Etiquetas

,

De acordo com alguns comentadores, o governo de Passos Coelho é excelente porque é constituído por gente nova (com garra) e tem uma elevada percentagem de “independentes” (o que garante a “não obediência a interesses espúrios”).

Já para outros comentadores a juventude e a quase inexistência de experiência governativa necessitariam de ministros com “mais peso político” (traduzindo “peso político” por notoriedade mediática em negociatas partidárias).

Do meu ponto de vista a análise à composição do ministério e, sobretudo, ao que se conhece do “pensamento Passista” deve ser feita com recurso a lentes diversas.

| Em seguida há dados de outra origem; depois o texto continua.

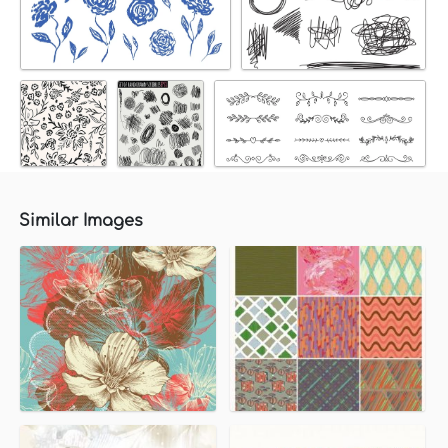
Similar Images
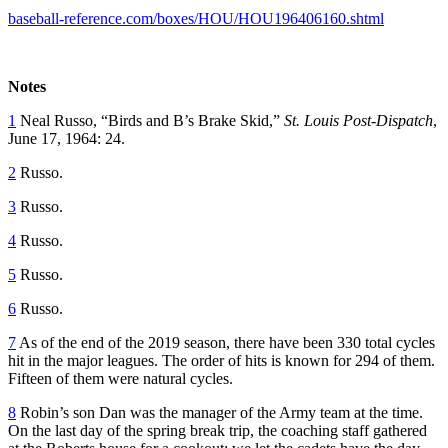
baseball-reference.com/boxes/HOU/HOU196406160.shtml
Notes
1
Neal Russo, “Birds and B’s Brake Skid,”
St. Louis Post-Dispatch
,
June 17, 1964: 24.
2
Russo.
3
Russo.
4
Russo.
5
Russo.
6
Russo.
7
As of the end of the 2019 season, there have been 330 total cycles
hit in the major leagues. The order of hits is known for 294 of them.
Fifteen of them were natural cycles.
8
Robin’s son Dan was the manager of the Army team at the time.
On the last day of the spring break trip, the coaching staff gathered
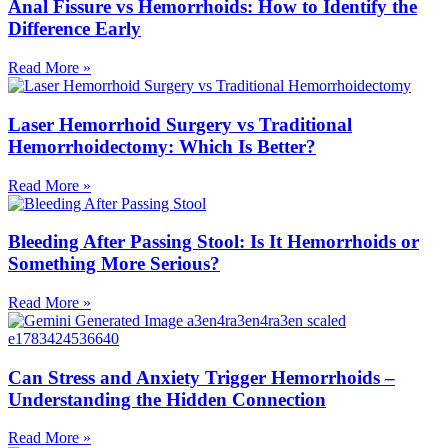
Anal Fissure vs Hemorrhoids: How to Identify the
Difference Early
Read More »
Laser Hemorrhoid Surgery vs Traditional
Hemorrhoidectomy: Which Is Better?
Read More »
Bleeding After Passing Stool: Is It Hemorrhoids or
Something More Serious?
Read More »
Can Stress and Anxiety Trigger Hemorrhoids –
Understanding the Hidden Connection
Read More »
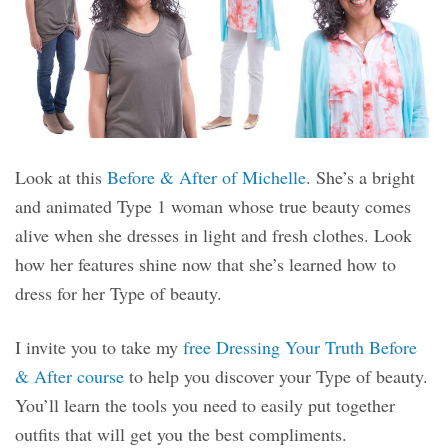
Look at this
Before & After of Michelle
. She’s a bright
and animated Type 1 woman whose true beauty comes
alive when she dresses in light and fresh clothes. Look
how her features shine now that she’s learned how to
dress for her Type of beauty.
I invite you to take my
free Dressing Your Truth Before
& After course
to help you discover your Type of beauty.
You’ll learn the tools you need to easily put together
outfits that will get you the best compliments.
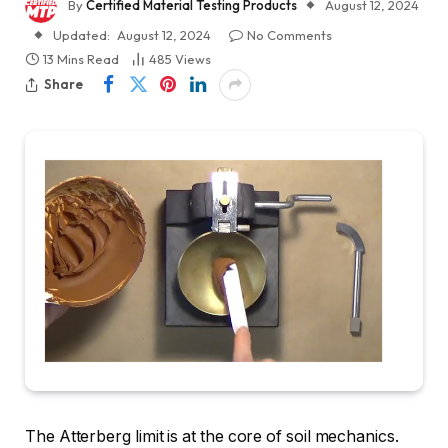
By
Certified Material Testing Products
August 12, 2024
Updated:
August 12, 2024
No Comments
13 Mins Read
485
Views
Share
The Atterberg limit is at the core of soil mechanics.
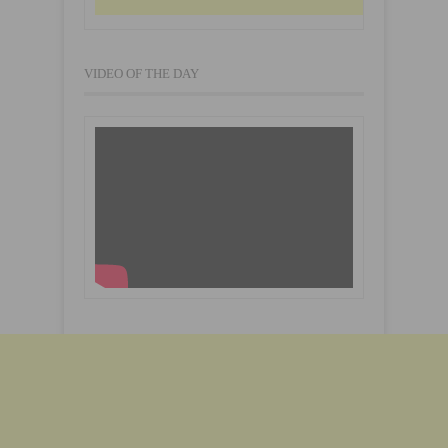
VIDEO OF THE DAY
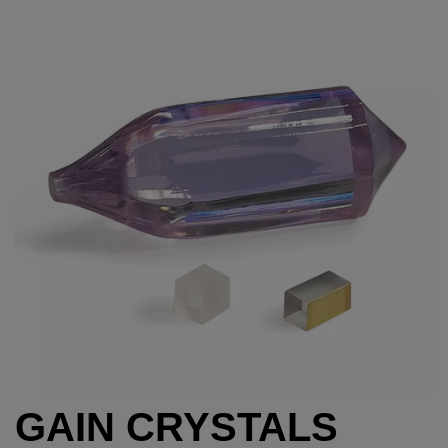
GAIN CRYSTALS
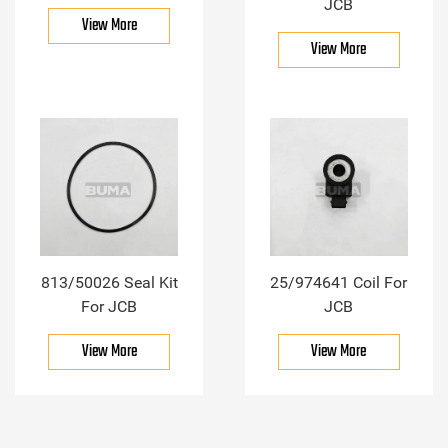
JCB
View More
View More
813/50026 Seal Kit
25/974641 Coil For
For JCB
JCB
View More
View More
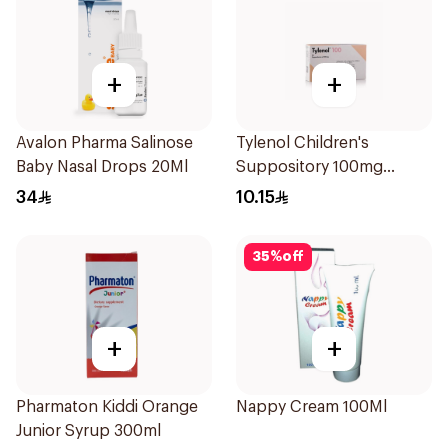
+
+
Avalon Pharma Salinose
Tylenol Children's
Baby Nasal Drops 20Ml
Suppository 100mg
10Pieces
34
10.15
35
%
off
+
+
Pharmaton Kiddi Orange
Nappy Cream 100Ml
Junior Syrup 300ml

Discordo em absoluto da ideia de os “independentes” do XIX governo serem uma espécie de 2ªs escolhas e do facto de os ministros do PSD serem do “núcleo duro” de Passos Coelho porque este não foi capaz de captar os “pesos pesados”, também conhecidos como os barões do partido.

Esta composição corresponde, no essencial, aos objectivos fixados por PPC – ir além do MoU e “surpreender” os mercados.

Para isso encontrou, com a etiqueta de “independente”, quatro personalidades que lhe dão garantia absoluta de perseguir denodadamente a agenda neoliberal de privatização dos serviços públicos essenciais, em respeito completo pela agenda não explícita dos “mercados” representados pela troika estrangeira – FMI/Wall Street, BCE/Bundsbank e UE/Bolsas de Frankfurt, Londres e Paris.

  • Vitor Gonçalves é o pivot com a sua experiência em instâncias como o BCE e a assessoria à Comissão Barroso, tendo como “selo de qualidade” a defesa da austeridade orçamental e a admiração por Milton Friedman;
  • Álvaro Santos Pereira garante a subordinação do salário ao capital e a retirada do Estado dos sectores estratégicos como os transportes, a energia, as telecomunicações e a água, sob o pretexto de conter os custos através do fim da “experiência empresarial” desse mesmo Estado, para a qual não tem vocação, de acordo com o cânone neoliberal;
  • Paulo Macedo, repetindo a performance “moralizadora” à frente dos impostos, é a pessoa certa para acabar com as parcerias público-privado na saúde, transferindo para o privado o que de mais lucrativo existe no SNS e reduzindo os cuidados de saúde ao mínimo que garanta a existência de um efectivo de mão de obra para que as empresas não fechem. Terá como “problema maior” a arbitragem entre os interesses dos grupos BCP e BES na divisão desse bolo, mas a margem é suficientemente grande para que a coisa não seja dramática;
  • Quanto a Nuno Crato, que em post publicado ontem ficou claro ser para mim uma péssima escolha, caber-lhe-á a tarefa de recuperar o espírito educativo do liceu napoleónico. Se for suficientemente diligente será fácil concretizar a anunciada redução de 800 milhões de euros, bastando para isso voltar às taxas de frequência da escola de Março de 1974. Com essa redução de alunos, que se conseguirá porque os pais concluirão em tempo que “os gaiatos não dão para a escola”, a redução dos efectivos docentes garantirá a necessária redução do orçamento do ME, tão desejada pela(s) troika(s) e tão do agrado do novo ministro das finanças.